宅建試験過去問題 平成23年試験 問37

問37

宅地建物取引業者A社が、自ら売主として宅地建物取引業者でない買主Bとの間で締結する建築工事完了後の建物の売買契約に関する次の記述のうち、民法及び宅地建物取引業法の規定並びに判例によれば、誤っているものはどれか。
  1. 当該契約の締結に際し、BがA社に手付金を支払い、さらに中間金を支払った場合、Bは、A社が契約の履行に着手しないときであっても、支払った手付金を放棄して契約の解除をすることができない。
  2. 当該契約の締結に際し、A社がBから代金の額の10分の2の手付金を受領する場合には、当該手付金を受領するまでに、宅地建物取引業法第41条の2の規定に基づく保全措置を講じなければならない。
  3. 当該契約において、当事者の債務の不履行を理由とする契約の解除に伴う損害賠償の額を予定し、違約金を定める場合、これらを合算した額について代金の額の10分の1とする旨の特約を定めることができる。
  4. 当該契約において、Bが担保責任に基づく請求をすることができる期間として、Bが契約不適合を発見した時から2年間とする旨の特約を定めることができる。

正解 1

解説

  1. [誤り]。宅地建物取引業者が手付を受領した時は、原則として解約手付の性質となります。よって、たとえ中間金を支払っていたとしても相手方が契約に着手していなければ、手付を放棄して契約を解除することができます(宅建業法39条2項)。
    宅地建物取引業者が、自ら売主となる宅地又は建物の売買契約の締結に際して手付を受領したときは、その手付がいかなる性質のものであつても、買主はその手付を放棄して、当該宅地建物取引業者はその倍額を現実に提供して、契約の解除をすることができる。ただし、その相手方が契約の履行に着手した後は、この限りでない。
  2. 正しい。宅地建物取引業者が自ら売主となる完成済物件の売買では、手付金等の額が売買代金の10%又は1,000万円を超える場合に保全措置が必要となります(宅建業法41条の2第1項)。
    本肢では、受領する手付金が10分の2(20%)ですので、当該手付金の受領前に保全措置を講じる必要があります。
    宅地建物取引業者は、自ら売主となる宅地又は建物の売買(前条第一項に規定する売買を除く。)に関しては、同項第一号若しくは第二号に掲げる措置を講じた後又は次の各号に掲げる措置をいずれも講じた後でなければ、買主から手付金等を受領してはならない。ただし、当該宅地若しくは建物について買主への所有権移転の登記がされたとき、買主が所有権の登記をしたとき、又は当該宅地建物取引業者が受領しようとする手付金等の額(既に受領した手付金等があるときは、その額を加えた額)が代金の額の十分の一以下であり、かつ、宅地建物取引業者の取引の実情及びその取引の相手方の利益の保護を考慮して政令で定める額以下であるときは、この限りでない。
  3. 正しい。

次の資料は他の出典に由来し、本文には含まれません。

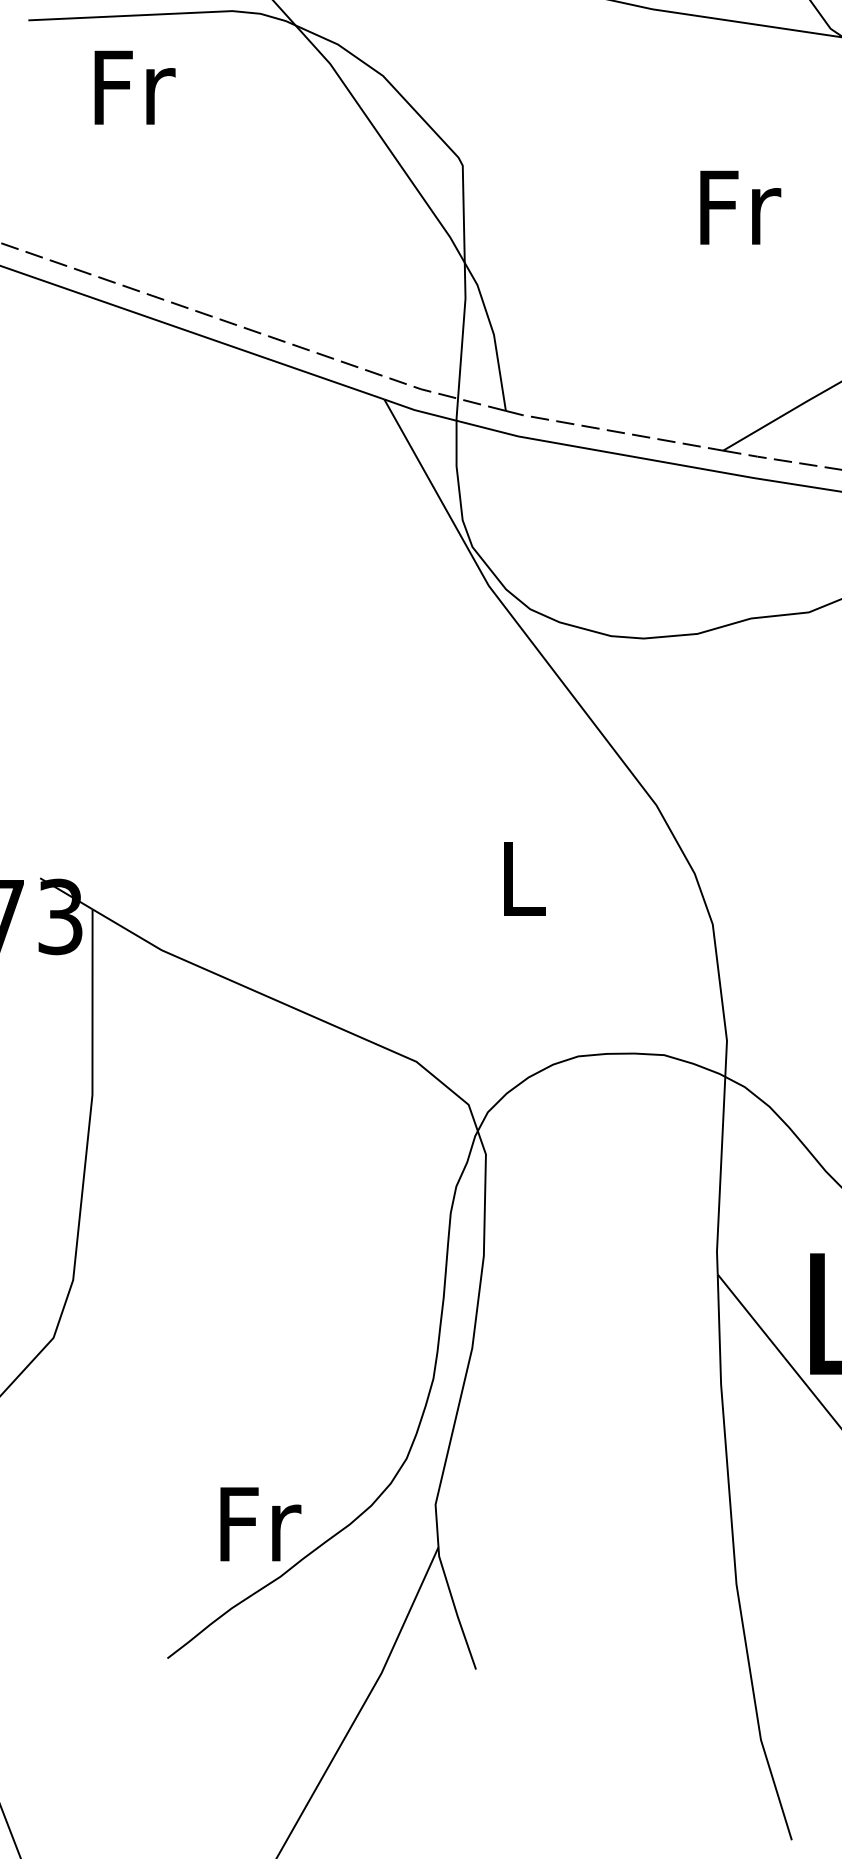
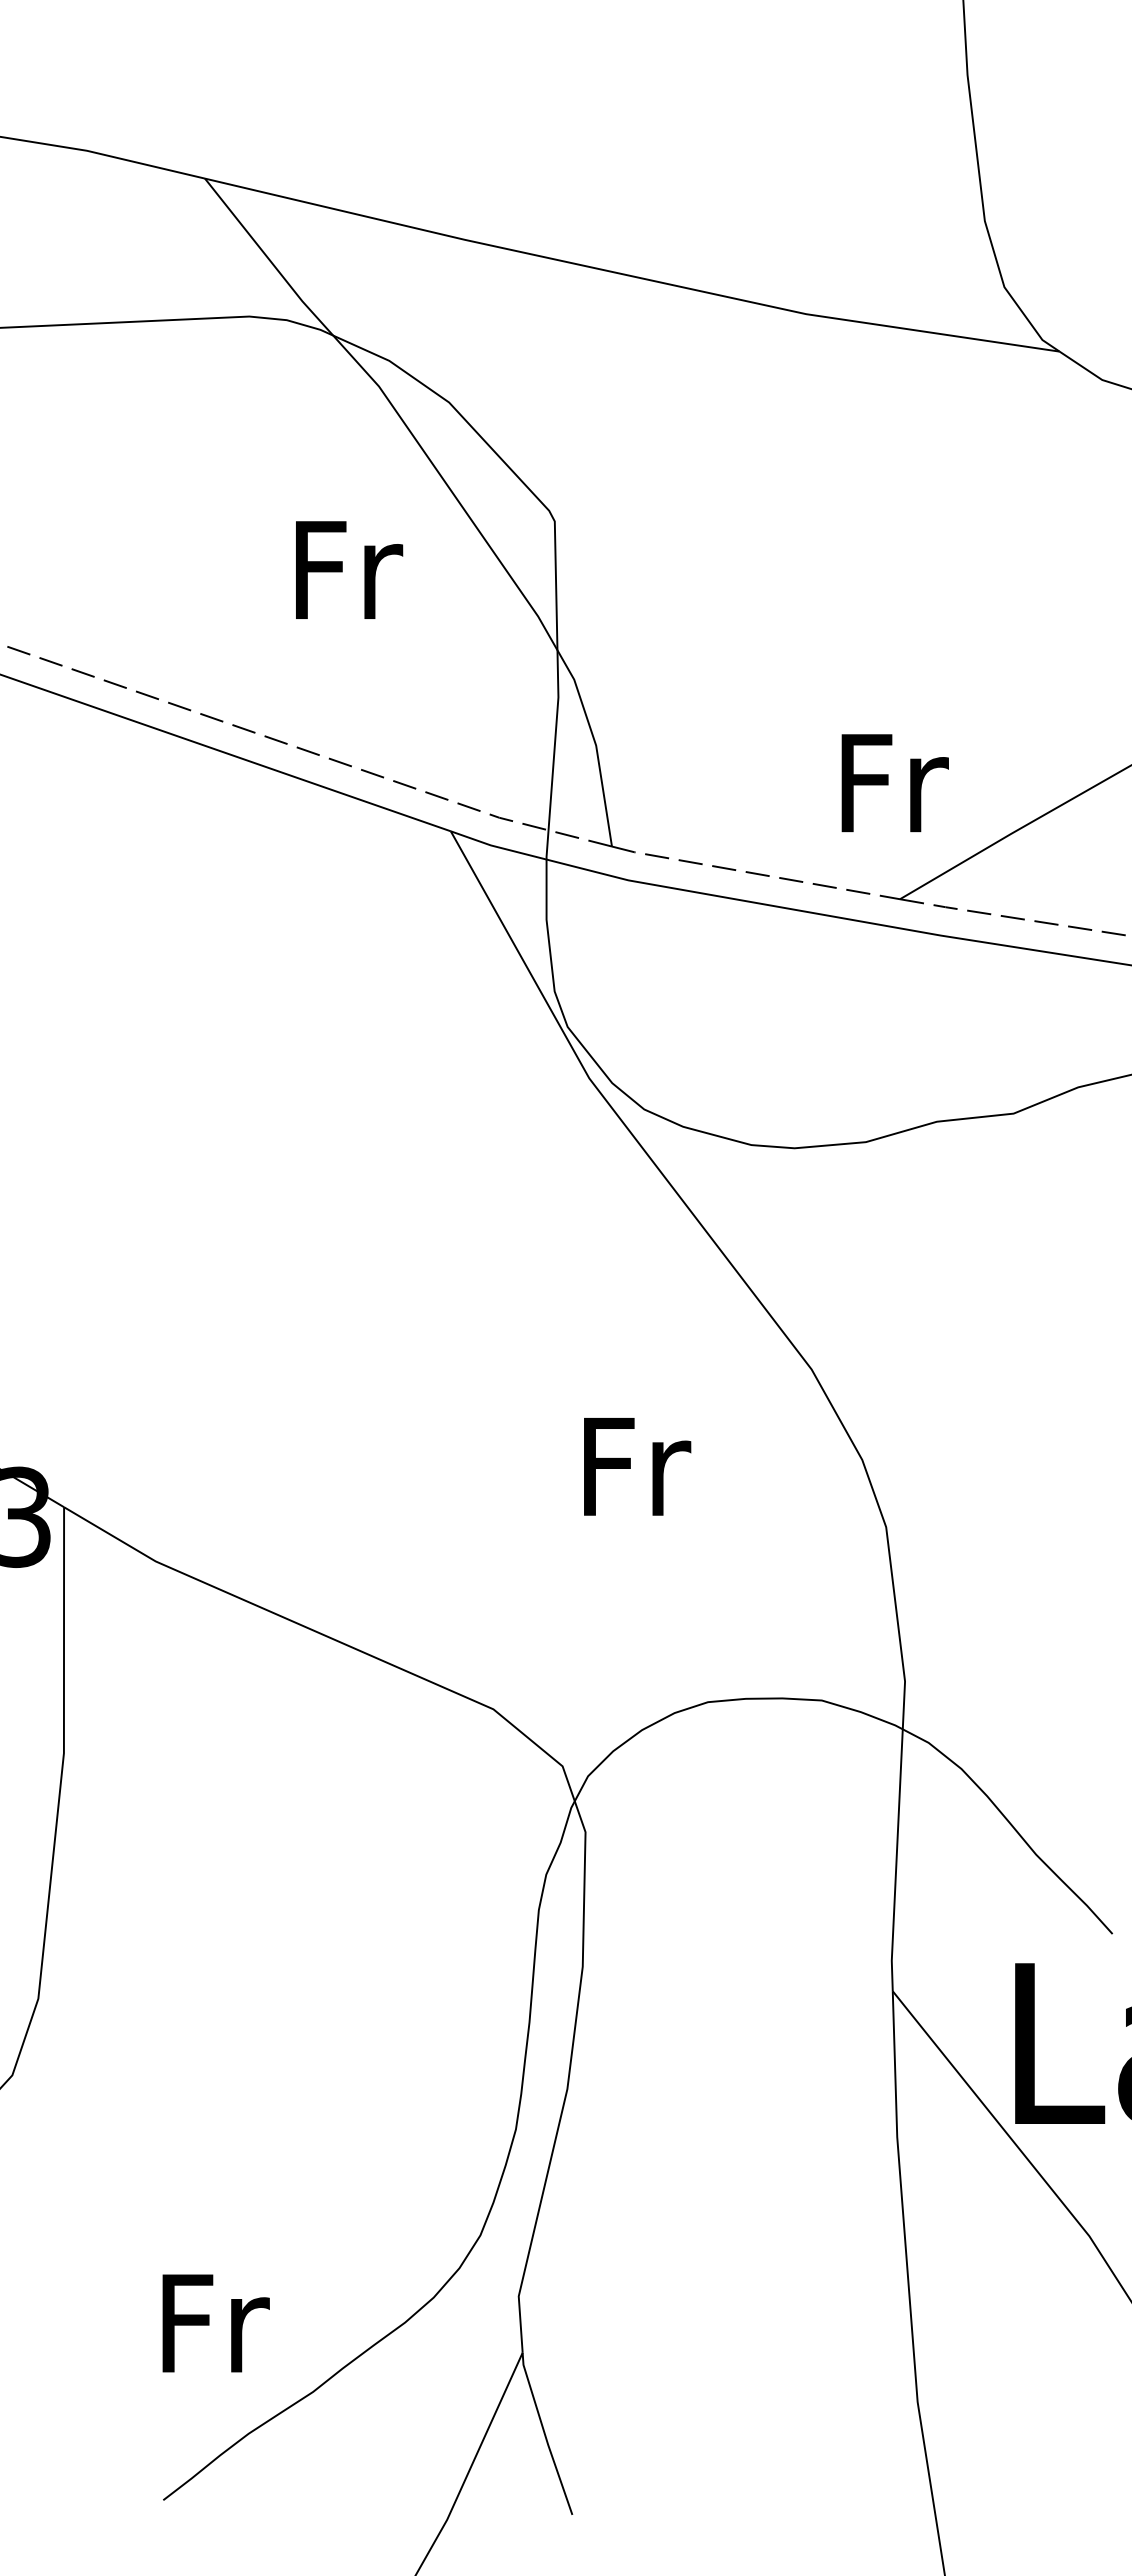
text: (135, 87) -> (349, 569), moved
text: (740, 207) -> (894, 783), moved
text: (525, 878) -> (637, 1466), L -> Fr
text: (260, 1524) -> (215, 2323), moved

宅地建物取引業者が、債務不履行を理由とする損害賠償額の予定または違約金を設定する場合には、これらの合算額を売買代金の2割以下にしなければならないという制限があります(宅建業法38条)。
    本肢の場合、代金の額の10分の1(1割)とする旨の特約であり、上記の規定に違反しないため有効に定めることができます。
    宅地建物取引業者がみずから売主となる宅地又は建物の売買契約において、当事者の債務の不履行を理由とする契約の解除に伴う損害賠償の額を予定し、又は違約金を定めるときは、これらを合算した額が代金の額の十分の二をこえることとなる定めをしてはならない。
  4. 正しい。宅地建物取引業者は、担保責任に関して、民法に規定するものより買主に不利となる特約を結ぶことはできません(宅建業法40条)。
    民法上は契約不適合を発見した時から1年間となっているため、民法の規定よりも買主に有利となる本特約は有効です。
    宅地建物取引業者は、自ら売主となる宅地又は建物の売買契約において、その目的物が種類又は品質に関して契約の内容に適合しない場合におけるその不適合を担保すべき責任に関し、民法(明治二十九年法律第八十九号)第五百六十六条に規定する期間についてその目的物の引渡しの日から二年以上となる特約をする場合を除き、同条に規定するものより買主に不利となる特約をしてはならない。
したがって誤っている記述は[1]です。